* Raw records
>> Begin

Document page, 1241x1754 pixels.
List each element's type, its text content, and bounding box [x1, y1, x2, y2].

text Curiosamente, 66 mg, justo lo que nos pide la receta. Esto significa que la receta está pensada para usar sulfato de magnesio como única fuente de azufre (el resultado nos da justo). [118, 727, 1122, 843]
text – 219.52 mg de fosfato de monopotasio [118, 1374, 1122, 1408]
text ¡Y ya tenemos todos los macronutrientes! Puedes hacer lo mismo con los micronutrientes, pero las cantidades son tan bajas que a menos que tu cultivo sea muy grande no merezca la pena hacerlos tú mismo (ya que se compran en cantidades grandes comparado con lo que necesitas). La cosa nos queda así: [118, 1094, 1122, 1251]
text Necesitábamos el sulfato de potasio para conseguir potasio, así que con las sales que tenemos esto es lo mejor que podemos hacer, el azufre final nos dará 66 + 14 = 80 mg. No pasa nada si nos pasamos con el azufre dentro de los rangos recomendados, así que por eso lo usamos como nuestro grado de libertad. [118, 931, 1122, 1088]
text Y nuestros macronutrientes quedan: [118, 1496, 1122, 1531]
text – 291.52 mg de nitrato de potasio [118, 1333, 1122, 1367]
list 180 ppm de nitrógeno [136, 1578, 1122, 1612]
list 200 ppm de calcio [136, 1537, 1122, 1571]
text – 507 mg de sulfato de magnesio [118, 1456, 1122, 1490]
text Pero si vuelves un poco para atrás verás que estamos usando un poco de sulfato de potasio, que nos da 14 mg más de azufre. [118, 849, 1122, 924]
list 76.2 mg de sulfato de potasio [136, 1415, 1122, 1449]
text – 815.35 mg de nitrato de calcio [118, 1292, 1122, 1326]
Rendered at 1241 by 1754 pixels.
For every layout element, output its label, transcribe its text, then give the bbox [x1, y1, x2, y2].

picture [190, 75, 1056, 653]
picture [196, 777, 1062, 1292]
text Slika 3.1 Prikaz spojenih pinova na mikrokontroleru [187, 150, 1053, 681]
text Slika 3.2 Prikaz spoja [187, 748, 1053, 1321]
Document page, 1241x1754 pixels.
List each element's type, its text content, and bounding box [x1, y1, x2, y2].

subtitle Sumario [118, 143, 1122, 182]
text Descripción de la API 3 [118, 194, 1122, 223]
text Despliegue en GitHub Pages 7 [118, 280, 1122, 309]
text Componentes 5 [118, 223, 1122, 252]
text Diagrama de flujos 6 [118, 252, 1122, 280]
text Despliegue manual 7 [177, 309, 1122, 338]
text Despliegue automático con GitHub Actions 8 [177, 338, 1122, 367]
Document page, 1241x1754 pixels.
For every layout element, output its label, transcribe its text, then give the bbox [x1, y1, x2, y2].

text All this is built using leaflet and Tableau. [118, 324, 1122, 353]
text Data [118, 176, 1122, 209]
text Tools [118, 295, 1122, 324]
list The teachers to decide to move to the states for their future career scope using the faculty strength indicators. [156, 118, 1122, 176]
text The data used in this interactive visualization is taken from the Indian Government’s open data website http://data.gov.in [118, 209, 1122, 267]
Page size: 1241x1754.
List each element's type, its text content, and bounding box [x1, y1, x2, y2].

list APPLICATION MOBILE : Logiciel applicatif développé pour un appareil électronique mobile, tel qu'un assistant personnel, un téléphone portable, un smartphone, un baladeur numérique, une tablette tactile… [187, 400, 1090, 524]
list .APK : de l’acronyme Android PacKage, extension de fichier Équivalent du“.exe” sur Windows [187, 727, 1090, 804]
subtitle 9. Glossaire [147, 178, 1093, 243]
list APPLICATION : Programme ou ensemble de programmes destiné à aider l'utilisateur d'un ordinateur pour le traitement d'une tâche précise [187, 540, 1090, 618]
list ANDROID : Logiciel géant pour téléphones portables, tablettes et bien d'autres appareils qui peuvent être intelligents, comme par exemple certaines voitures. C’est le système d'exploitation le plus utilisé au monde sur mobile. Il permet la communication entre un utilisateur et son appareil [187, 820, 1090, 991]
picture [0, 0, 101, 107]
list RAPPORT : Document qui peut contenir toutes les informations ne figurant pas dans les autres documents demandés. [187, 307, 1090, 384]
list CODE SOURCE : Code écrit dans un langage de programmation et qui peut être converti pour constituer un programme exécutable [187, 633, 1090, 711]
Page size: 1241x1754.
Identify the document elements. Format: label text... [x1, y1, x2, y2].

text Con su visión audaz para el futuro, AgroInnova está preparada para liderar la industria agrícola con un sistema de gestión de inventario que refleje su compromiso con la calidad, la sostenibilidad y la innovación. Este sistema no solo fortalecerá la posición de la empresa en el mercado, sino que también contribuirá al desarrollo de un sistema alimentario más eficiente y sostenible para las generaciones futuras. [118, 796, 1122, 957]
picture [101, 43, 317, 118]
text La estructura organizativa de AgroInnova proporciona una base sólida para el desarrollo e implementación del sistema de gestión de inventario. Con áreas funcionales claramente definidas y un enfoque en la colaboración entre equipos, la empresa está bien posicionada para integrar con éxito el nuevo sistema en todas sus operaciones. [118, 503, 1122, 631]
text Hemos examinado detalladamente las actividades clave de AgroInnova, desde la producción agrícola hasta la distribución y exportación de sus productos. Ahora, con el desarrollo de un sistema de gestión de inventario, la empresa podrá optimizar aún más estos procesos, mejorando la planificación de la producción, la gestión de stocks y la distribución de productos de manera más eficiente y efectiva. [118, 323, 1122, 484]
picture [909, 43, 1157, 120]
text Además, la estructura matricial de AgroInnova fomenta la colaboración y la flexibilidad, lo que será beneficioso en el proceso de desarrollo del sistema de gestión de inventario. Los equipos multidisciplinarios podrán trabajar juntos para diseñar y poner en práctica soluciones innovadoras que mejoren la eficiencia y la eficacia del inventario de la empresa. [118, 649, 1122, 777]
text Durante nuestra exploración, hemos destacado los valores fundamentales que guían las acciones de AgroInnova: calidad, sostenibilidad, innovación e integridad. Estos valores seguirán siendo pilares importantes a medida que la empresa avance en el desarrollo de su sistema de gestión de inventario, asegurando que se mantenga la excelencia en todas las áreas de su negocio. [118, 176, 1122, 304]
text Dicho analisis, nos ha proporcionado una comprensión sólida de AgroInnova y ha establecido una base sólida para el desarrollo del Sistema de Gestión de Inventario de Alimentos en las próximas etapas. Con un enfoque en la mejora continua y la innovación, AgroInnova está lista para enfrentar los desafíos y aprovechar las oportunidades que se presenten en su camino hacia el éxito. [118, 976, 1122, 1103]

>> End

* What you have to do
Count the lines above that contain the word "equipos", and reply with the number alone.

* Written reply
2